- **TASK DETAILS**
The records below are to be copied exactly, with every picture left out.

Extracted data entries
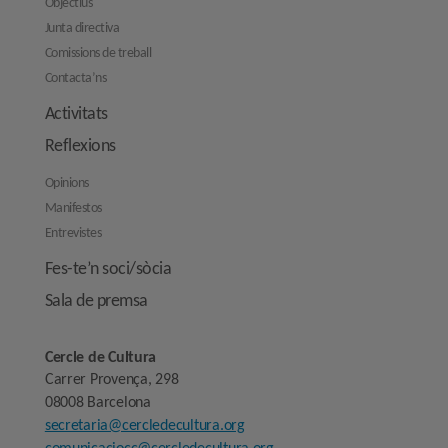
Objectius
Junta directiva
Comissions de treball
Contacta’ns
Activitats
Reflexions
Opinions
Manifestos
Entrevistes
Fes-te’n soci/sòcia
Sala de premsa
Cercle de Cultura
Carrer Provença, 298
08008 Barcelona
secretaria@cercledecultura.org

- **RESPONSE**
Objectius
Junta directiva
Comissions de treball
Contacta’ns
Activitats
Reflexions
Opinions
Manifestos
Entrevistes
Fes-te’n soci/sòcia
Sala de premsa
Cercle de Cultura
Carrer Provença, 298
08008 Barcelona
secretaria@cercledecultura.org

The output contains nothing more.